Fill the bottom your tubs with old compost and top up with new
- Sieve your old compost to make a fine seed compost. Seeds don’t need any food from the soil to germinate so the low nutrient levels aren’t a problem. The lighter structure makes it easy for seedlings to push through. This means it is also good for covering outside sown seeds in clay soil where a fine tilth is hard to get. Use it to help level a sloping garden or border.

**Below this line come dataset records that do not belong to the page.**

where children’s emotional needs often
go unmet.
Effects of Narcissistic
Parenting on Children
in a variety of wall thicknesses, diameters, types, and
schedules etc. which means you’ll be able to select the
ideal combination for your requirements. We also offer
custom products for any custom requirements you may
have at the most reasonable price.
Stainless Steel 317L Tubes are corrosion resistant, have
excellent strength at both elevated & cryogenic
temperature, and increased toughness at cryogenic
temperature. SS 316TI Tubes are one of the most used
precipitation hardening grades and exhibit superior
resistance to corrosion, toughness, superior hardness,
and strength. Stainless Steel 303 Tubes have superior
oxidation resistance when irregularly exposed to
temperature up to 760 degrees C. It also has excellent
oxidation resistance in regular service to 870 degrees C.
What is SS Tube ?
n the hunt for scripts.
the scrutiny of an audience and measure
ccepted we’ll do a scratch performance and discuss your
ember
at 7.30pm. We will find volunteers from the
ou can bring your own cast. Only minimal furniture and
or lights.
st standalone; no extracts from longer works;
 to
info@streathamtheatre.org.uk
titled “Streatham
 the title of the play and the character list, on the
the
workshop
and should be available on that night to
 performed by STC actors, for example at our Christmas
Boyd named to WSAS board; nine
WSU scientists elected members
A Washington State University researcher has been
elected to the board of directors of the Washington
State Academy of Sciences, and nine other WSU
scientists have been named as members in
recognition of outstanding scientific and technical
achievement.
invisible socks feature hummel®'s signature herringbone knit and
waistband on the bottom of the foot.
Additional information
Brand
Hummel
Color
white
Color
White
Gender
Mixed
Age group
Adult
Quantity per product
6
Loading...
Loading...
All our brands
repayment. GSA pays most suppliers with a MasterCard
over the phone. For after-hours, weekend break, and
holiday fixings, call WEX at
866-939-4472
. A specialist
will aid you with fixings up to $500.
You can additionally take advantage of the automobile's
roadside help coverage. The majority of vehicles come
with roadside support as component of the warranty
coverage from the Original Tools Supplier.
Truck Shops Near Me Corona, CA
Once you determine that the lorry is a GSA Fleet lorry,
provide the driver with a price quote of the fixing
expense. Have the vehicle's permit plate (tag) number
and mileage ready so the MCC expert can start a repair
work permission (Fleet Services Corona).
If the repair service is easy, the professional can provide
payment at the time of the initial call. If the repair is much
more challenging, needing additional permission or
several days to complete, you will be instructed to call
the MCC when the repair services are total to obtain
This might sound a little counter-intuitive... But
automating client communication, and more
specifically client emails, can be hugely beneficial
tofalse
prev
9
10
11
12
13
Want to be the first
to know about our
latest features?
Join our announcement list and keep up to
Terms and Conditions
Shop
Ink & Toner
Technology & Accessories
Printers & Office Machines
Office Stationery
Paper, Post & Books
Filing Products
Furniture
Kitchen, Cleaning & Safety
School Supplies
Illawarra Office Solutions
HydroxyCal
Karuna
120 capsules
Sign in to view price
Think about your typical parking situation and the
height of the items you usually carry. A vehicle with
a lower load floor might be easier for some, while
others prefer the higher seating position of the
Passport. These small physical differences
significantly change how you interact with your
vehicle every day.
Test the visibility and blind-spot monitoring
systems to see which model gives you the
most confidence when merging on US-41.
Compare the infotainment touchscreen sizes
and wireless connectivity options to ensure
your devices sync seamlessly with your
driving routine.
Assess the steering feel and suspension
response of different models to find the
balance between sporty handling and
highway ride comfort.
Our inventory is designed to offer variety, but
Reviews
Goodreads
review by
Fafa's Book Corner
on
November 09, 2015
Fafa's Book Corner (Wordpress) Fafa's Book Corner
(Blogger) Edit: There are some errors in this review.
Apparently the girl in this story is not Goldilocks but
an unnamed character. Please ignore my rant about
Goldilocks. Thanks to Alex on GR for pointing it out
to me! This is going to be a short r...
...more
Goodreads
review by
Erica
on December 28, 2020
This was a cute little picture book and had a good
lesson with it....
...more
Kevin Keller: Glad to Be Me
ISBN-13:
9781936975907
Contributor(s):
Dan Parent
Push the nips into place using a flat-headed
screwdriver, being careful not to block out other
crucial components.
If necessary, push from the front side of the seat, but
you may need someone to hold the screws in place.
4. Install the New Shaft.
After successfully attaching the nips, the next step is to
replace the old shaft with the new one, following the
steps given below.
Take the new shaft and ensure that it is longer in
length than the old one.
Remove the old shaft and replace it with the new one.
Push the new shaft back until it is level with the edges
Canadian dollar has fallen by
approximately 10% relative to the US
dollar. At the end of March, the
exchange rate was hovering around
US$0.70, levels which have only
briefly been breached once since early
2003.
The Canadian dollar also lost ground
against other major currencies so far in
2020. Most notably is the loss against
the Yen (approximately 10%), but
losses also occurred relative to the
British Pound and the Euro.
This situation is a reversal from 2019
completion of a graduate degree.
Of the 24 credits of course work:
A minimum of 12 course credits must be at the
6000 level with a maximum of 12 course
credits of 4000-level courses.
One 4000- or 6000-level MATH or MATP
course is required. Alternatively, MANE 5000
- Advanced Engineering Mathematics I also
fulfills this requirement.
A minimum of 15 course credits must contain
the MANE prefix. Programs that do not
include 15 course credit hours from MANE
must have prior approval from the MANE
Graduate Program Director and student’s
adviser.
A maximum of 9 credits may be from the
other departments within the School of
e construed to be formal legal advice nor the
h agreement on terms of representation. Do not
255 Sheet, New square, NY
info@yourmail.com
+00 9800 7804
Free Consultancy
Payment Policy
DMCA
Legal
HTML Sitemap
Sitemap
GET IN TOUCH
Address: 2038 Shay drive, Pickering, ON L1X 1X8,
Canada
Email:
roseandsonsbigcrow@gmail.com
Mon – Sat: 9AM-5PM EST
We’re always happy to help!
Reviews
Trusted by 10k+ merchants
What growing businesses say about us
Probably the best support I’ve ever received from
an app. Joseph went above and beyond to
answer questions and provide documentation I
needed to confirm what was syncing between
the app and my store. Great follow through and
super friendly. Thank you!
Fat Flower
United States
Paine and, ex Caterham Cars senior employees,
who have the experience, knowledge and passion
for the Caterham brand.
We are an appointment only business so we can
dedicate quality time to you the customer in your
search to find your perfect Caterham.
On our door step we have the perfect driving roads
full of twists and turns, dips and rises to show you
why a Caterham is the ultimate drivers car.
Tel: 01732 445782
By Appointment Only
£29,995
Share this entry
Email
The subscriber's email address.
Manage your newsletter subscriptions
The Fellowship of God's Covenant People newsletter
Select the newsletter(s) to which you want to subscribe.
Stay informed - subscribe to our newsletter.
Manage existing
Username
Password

A dumper truck helps cover the seeds with old compost
- Carrots don’t like too many nutrients either or they don’t set good roots. You would end up with lots of small carrots with bushy foliage if you give them too many nutrients. Mix your old compost with some horticultural sand and a bit of fertiliser for happy carrots.You can even reuse the compost to grow a whole new crop of produce. Compost used to grow tomatoes can still be used to grow leafy veg like salad leaves or kale. Just make sure not to try to grow the same crop again as it can lead to pests and diseases building up. It’s crop rotation for your containers. Just add bit of general fertiliser.
Mix your old compost with sand
and some fertiliser for perfect carrots
- Scatter it over your lawns and rake it in (or let the worms do the work for you as we learnt on my recent blog). This helps add nutrients to the soil below your lawn.Pick out any clumps of roots and scatter it around your borders as a mulch.
Those are my ideas for reusing your old compost, can you think of any others?